Your objective: Restate, word for word, every line of the data.

Stored items from a collection:
----------

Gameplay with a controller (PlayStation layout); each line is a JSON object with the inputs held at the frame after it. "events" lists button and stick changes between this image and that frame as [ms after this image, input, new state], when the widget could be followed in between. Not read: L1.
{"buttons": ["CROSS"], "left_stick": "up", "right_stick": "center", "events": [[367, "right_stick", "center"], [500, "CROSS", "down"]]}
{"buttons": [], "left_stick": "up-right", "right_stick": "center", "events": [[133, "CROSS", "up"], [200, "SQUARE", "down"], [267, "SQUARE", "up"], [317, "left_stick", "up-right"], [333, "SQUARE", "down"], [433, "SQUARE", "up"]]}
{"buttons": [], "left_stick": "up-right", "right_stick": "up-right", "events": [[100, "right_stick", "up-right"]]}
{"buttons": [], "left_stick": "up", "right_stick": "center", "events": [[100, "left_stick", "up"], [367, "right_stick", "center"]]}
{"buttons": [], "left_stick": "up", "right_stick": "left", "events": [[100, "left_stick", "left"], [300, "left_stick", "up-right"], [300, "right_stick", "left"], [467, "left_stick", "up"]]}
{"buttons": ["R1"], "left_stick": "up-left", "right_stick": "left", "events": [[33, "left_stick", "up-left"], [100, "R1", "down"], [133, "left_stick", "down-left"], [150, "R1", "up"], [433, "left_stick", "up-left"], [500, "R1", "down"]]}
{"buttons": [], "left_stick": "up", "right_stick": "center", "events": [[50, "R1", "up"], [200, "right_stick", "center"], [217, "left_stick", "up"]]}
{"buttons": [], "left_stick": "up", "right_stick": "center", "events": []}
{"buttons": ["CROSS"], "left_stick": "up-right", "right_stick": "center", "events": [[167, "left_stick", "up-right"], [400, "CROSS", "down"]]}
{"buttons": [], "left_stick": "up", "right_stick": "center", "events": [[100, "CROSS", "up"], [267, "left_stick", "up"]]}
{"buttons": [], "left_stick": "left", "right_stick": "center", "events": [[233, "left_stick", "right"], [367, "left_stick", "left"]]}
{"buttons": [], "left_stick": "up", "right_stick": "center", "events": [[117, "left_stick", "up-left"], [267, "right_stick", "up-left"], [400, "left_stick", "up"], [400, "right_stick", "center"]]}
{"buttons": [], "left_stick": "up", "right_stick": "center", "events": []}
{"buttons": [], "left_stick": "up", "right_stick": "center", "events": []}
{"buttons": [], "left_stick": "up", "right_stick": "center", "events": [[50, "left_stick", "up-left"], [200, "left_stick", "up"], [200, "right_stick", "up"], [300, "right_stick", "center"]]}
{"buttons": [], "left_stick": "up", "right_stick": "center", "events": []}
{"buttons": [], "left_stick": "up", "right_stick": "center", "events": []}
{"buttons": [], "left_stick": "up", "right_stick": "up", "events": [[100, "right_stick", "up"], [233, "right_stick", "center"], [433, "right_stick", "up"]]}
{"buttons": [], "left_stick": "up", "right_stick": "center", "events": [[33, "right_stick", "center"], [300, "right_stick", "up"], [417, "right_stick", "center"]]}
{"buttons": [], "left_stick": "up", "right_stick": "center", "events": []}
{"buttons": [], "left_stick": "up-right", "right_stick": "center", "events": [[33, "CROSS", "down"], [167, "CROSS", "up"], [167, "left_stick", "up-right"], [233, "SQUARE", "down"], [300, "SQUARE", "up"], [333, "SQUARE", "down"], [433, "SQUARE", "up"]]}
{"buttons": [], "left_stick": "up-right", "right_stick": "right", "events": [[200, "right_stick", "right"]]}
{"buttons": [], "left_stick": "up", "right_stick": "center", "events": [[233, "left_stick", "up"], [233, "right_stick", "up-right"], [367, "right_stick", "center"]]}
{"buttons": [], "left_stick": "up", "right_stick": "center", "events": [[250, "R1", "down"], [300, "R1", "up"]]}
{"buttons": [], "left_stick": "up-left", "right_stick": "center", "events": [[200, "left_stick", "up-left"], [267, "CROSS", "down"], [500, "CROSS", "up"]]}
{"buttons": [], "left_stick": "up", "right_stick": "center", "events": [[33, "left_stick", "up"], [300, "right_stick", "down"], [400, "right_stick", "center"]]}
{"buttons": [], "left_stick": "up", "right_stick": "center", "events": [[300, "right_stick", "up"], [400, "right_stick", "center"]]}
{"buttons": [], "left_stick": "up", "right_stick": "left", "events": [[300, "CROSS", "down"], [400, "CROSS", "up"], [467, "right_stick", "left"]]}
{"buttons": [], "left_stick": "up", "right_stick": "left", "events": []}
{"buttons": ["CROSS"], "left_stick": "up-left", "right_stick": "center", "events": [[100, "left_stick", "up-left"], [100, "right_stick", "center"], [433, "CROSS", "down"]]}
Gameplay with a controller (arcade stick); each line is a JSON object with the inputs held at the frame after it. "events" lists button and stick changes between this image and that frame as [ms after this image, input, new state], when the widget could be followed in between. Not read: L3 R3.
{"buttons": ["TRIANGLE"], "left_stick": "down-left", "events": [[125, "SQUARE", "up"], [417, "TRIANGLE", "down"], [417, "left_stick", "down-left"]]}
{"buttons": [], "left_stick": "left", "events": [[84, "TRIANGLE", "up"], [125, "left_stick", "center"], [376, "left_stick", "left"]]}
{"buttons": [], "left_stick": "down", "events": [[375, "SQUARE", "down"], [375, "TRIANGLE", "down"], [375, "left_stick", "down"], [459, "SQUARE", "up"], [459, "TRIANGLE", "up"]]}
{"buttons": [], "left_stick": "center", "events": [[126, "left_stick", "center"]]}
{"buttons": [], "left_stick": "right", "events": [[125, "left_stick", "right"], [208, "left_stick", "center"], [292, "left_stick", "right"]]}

----------

Solution for this exercise:
Gameplay with a controller (PlayStation layout); each line is a JSON object with the inputs held at the frame after it. "events" lists button and stick changes between this image and that frame as [ms after this image, input, new state], when the widget could be followed in between. Not read: L1.
{"buttons": ["CROSS"], "left_stick": "up", "right_stick": "center", "events": [[367, "right_stick", "center"], [500, "CROSS", "down"]]}
{"buttons": [], "left_stick": "up-right", "right_stick": "center", "events": [[133, "CROSS", "up"], [200, "SQUARE", "down"], [267, "SQUARE", "up"], [317, "left_stick", "up-right"], [333, "SQUARE", "down"], [433, "SQUARE", "up"]]}
{"buttons": [], "left_stick": "up-right", "right_stick": "up-right", "events": [[100, "right_stick", "up-right"]]}
{"buttons": [], "left_stick": "up", "right_stick": "center", "events": [[100, "left_stick", "up"], [367, "right_stick", "center"]]}
{"buttons": [], "left_stick": "up", "right_stick": "left", "events": [[100, "left_stick", "left"], [300, "left_stick", "up-right"], [300, "right_stick", "left"], [467, "left_stick", "up"]]}
{"buttons": ["R1"], "left_stick": "up-left", "right_stick": "left", "events": [[33, "left_stick", "up-left"], [100, "R1", "down"], [133, "left_stick", "down-left"], [150, "R1", "up"], [433, "left_stick", "up-left"], [500, "R1", "down"]]}
{"buttons": [], "left_stick": "up", "right_stick": "center", "events": [[50, "R1", "up"], [200, "right_stick", "center"], [217, "left_stick", "up"]]}
{"buttons": [], "left_stick": "up", "right_stick": "center", "events": []}
{"buttons": ["CROSS"], "left_stick": "up-right", "right_stick": "center", "events": [[167, "left_stick", "up-right"], [400, "CROSS", "down"]]}
{"buttons": [], "left_stick": "up", "right_stick": "center", "events": [[100, "CROSS", "up"], [267, "left_stick", "up"]]}
{"buttons": [], "left_stick": "left", "right_stick": "center", "events": [[233, "left_stick", "right"], [367, "left_stick", "left"]]}
{"buttons": [], "left_stick": "up", "right_stick": "center", "events": [[117, "left_stick", "up-left"], [267, "right_stick", "up-left"], [400, "left_stick", "up"], [400, "right_stick", "center"]]}
{"buttons": [], "left_stick": "up", "right_stick": "center", "events": []}
{"buttons": [], "left_stick": "up", "right_stick": "center", "events": []}
{"buttons": [], "left_stick": "up", "right_stick": "center", "events": [[50, "left_stick", "up-left"], [200, "left_stick", "up"], [200, "right_stick", "up"], [300, "right_stick", "center"]]}
{"buttons": [], "left_stick": "up", "right_stick": "center", "events": []}
{"buttons": [], "left_stick": "up", "right_stick": "center", "events": []}
{"buttons": [], "left_stick": "up", "right_stick": "up", "events": [[100, "right_stick", "up"], [233, "right_stick", "center"], [433, "right_stick", "up"]]}
{"buttons": [], "left_stick": "up", "right_stick": "center", "events": [[33, "right_stick", "center"], [300, "right_stick", "up"], [417, "right_stick", "center"]]}
{"buttons": [], "left_stick": "up", "right_stick": "center", "events": []}
{"buttons": [], "left_stick": "up-right", "right_stick": "center", "events": [[33, "CROSS", "down"], [167, "CROSS", "up"], [167, "left_stick", "up-right"], [233, "SQUARE", "down"], [300, "SQUARE", "up"], [333, "SQUARE", "down"], [433, "SQUARE", "up"]]}
{"buttons": [], "left_stick": "up-right", "right_stick": "right", "events": [[200, "right_stick", "right"]]}
{"buttons": [], "left_stick": "up", "right_stick": "center", "events": [[233, "left_stick", "up"], [233, "right_stick", "up-right"], [367, "right_stick", "center"]]}
{"buttons": [], "left_stick": "up", "right_stick": "center", "events": [[250, "R1", "down"], [300, "R1", "up"]]}
{"buttons": [], "left_stick": "up-left", "right_stick": "center", "events": [[200, "left_stick", "up-left"], [267, "CROSS", "down"], [500, "CROSS", "up"]]}
{"buttons": [], "left_stick": "up", "right_stick": "center", "events": [[33, "left_stick", "up"], [300, "right_stick", "down"], [400, "right_stick", "center"]]}
{"buttons": [], "left_stick": "up", "right_stick": "center", "events": [[300, "right_stick", "up"], [400, "right_stick", "center"]]}
{"buttons": [], "left_stick": "up", "right_stick": "left", "events": [[300, "CROSS", "down"], [400, "CROSS", "up"], [467, "right_stick", "left"]]}
{"buttons": [], "left_stick": "up", "right_stick": "left", "events": []}
{"buttons": ["CROSS"], "left_stick": "up-left", "right_stick": "center", "events": [[100, "left_stick", "up-left"], [100, "right_stick", "center"], [433, "CROSS", "down"]]}
Gameplay with a controller (arcade stick); each line is a JSON object with the inputs held at the frame after it. "events" lists button and stick changes between this image and that frame as [ms after this image, input, new state], when the widget could be followed in between. Not read: L3 R3.
{"buttons": ["TRIANGLE"], "left_stick": "down-left", "events": [[125, "SQUARE", "up"], [417, "TRIANGLE", "down"], [417, "left_stick", "down-left"]]}
{"buttons": [], "left_stick": "left", "events": [[84, "TRIANGLE", "up"], [125, "left_stick", "center"], [376, "left_stick", "left"]]}
{"buttons": [], "left_stick": "down", "events": [[375, "SQUARE", "down"], [375, "TRIANGLE", "down"], [375, "left_stick", "down"], [459, "SQUARE", "up"], [459, "TRIANGLE", "up"]]}
{"buttons": [], "left_stick": "center", "events": [[126, "left_stick", "center"]]}
{"buttons": [], "left_stick": "right", "events": [[125, "left_stick", "right"], [208, "left_stick", "center"], [292, "left_stick", "right"]]}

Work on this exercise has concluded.